November 24, 2012

Christ the King

John 18: 33b-37

The King of Truth

Jesus’ kingship is different than the kingship expected by the Jewish leaders or familiar to Pilate.

Jesus’ “own nation and the chief priests handed [Jesus] over to [Pilate]” because he did not meet their expectations.  Earlier in the Gospel of John, they had wanted to make him king after he multiplied the five loaves and two fish and fed them (Chapter 6). 

And once they have turned against him, he became a “criminal.”  When Pilate asked them of what they accused him of, without specifying the crime, they replied, “If he were not a criminal, we would not have handed him over to you.” (John 18: 29-30)

Pilate, a Roman, expected a different kind of a king, probably the type of oppressive Roman rulers that he is familiar with.
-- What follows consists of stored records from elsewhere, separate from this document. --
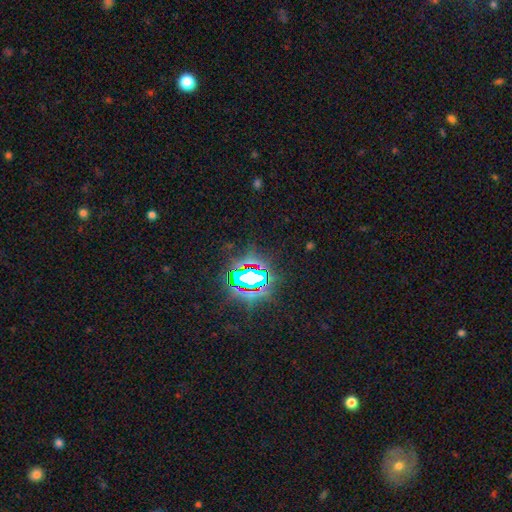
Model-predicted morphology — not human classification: Smooth or featured: star or artifact — 83% (smooth — 10%)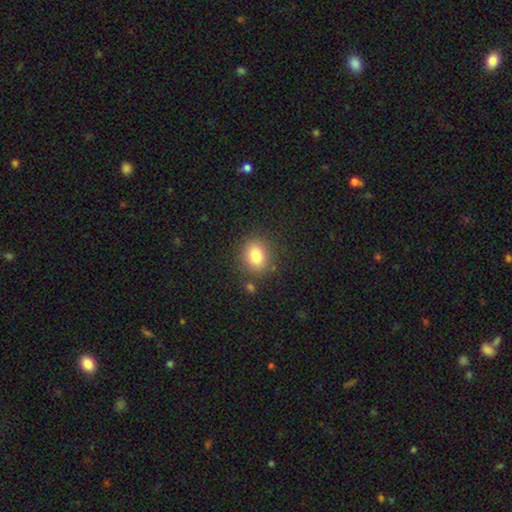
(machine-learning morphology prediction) Smooth or featured: smooth — 81% (star or artifact — 11%)
How rounded: round — 58% (in between — 41%)
Merging: none — 84% (minor disturbance — 10%)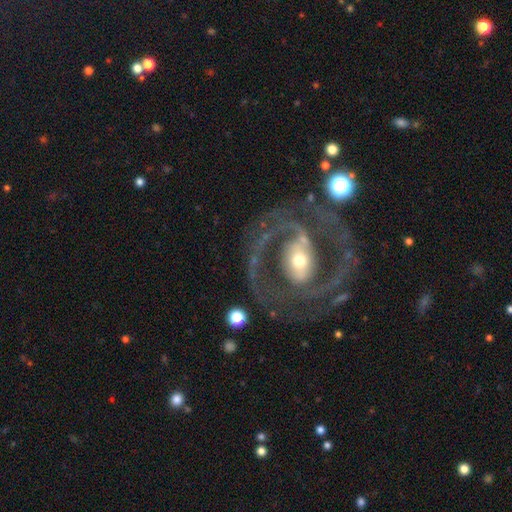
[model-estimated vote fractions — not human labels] Q: Smooth or featured?
A: featured or disk (88%); runner-up: smooth (6%)
Q: Edge-on disk?
A: no (97%); runner-up: yes (3%)
Q: Bar?
A: strong (40%); runner-up: no (30%)
Q: Spiral arms?
A: yes (92%); runner-up: no (8%)
Q: Spiral winding?
A: medium (49%); runner-up: tight (39%)
Q: Spiral arm count?
A: 2 (85%); runner-up: can't tell (5%)
Q: Bulge size?
A: moderate (51%); runner-up: small (38%)
Q: Merging?
A: none (75%); runner-up: minor disturbance (12%)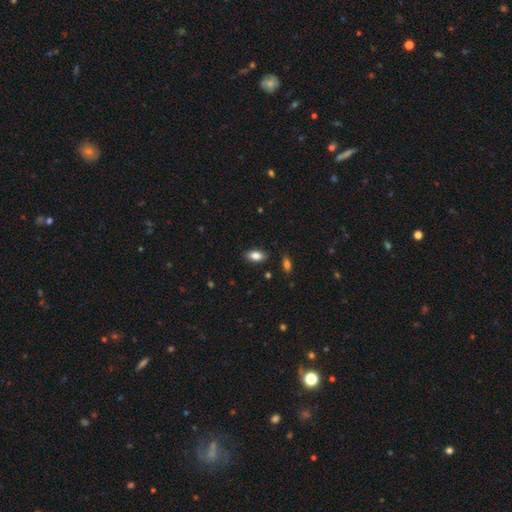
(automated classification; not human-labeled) Smooth or featured? smooth (84%)
How rounded? in between (91%)
Merging? none (86%)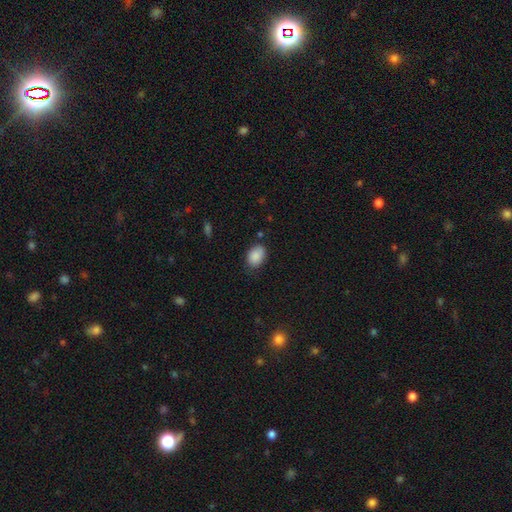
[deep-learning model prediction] The model was most divided on "merging": none: 73%, minor disturbance: 21%, major disturbance: 4%, merger: 2%. More confident: smooth or featured — smooth (88%); how rounded — in between (82%).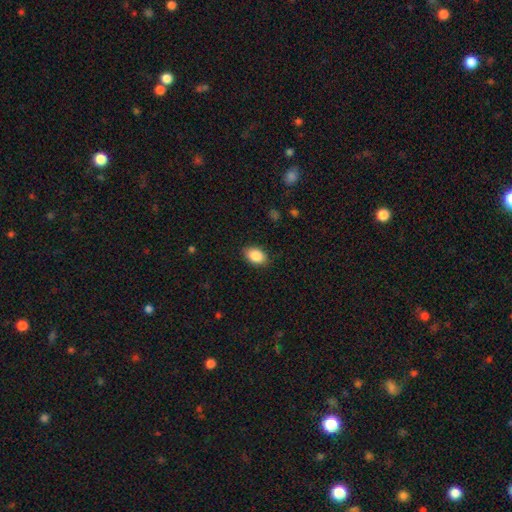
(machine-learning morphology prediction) Smooth or featured: smooth — 88% (star or artifact — 7%)
How rounded: in between — 88% (round — 11%)
Merging: none — 88% (minor disturbance — 9%)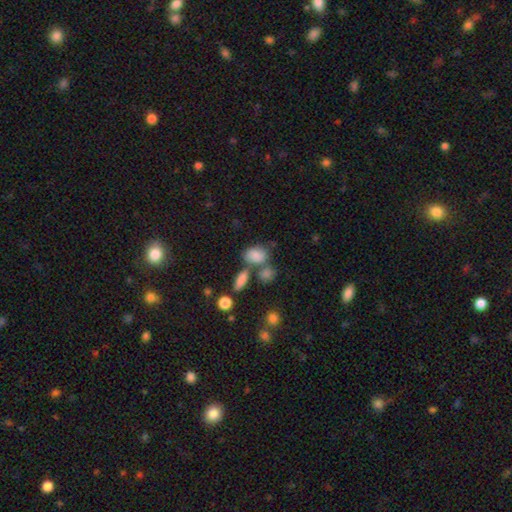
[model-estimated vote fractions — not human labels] This appears to be a smooth galaxy with no disk features (80%) that is in between round and cigar-shaped (77%). Merging: none (46%).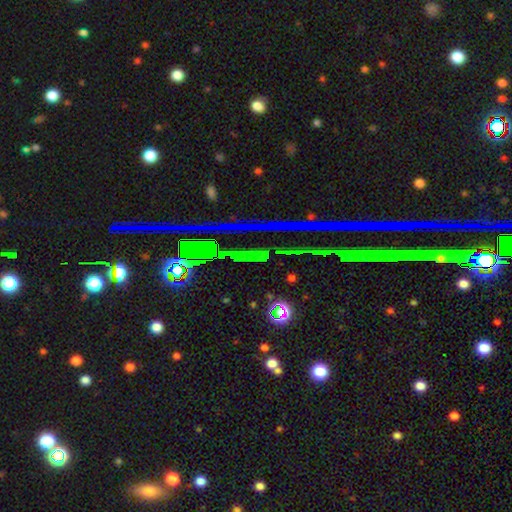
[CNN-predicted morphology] A star or artifact, not a galaxy (78%).

Vote fractions:
- Smooth or featured? star or artifact: 78% / featured or disk: 12% / smooth: 11%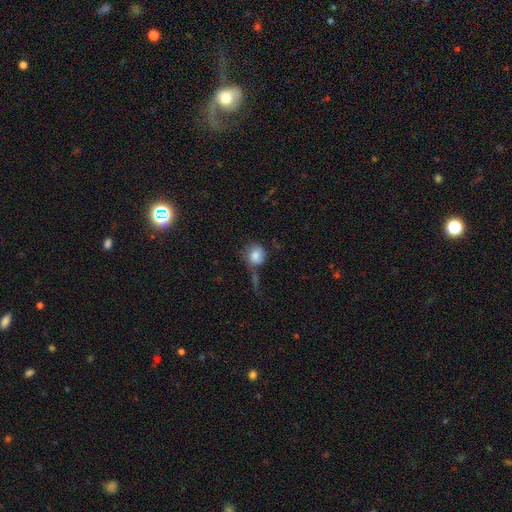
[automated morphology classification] A smooth galaxy with no disk features (78%) that is round (79%).

Vote fractions:
- Smooth or featured? smooth: 78% / featured or disk: 14% / star or artifact: 8%
- How rounded? round: 79% / in between: 20% / cigar-shaped: 1%
- Merging? none: 39% / minor disturbance: 23% / major disturbance: 22% / merger: 16%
In addition, the fact that the rulers handed Jesus over seems to suggest to Pilate that Jesus must have done something to cause his falling out of favor with his “own nation.” That is why he asked Jesus, “What have you done.”

Both Pilate and Jesus’ Jewish opponents limit their understanding of kings and kingdoms to worldly kings and kingdoms.

Jesus does not meet their worldly expectations.

On the contrary, Jesus’ kingship and kingdom, though in the world, are not of the world.

Are we willing to listen to the King who has come to testify to the truth, God’s truth?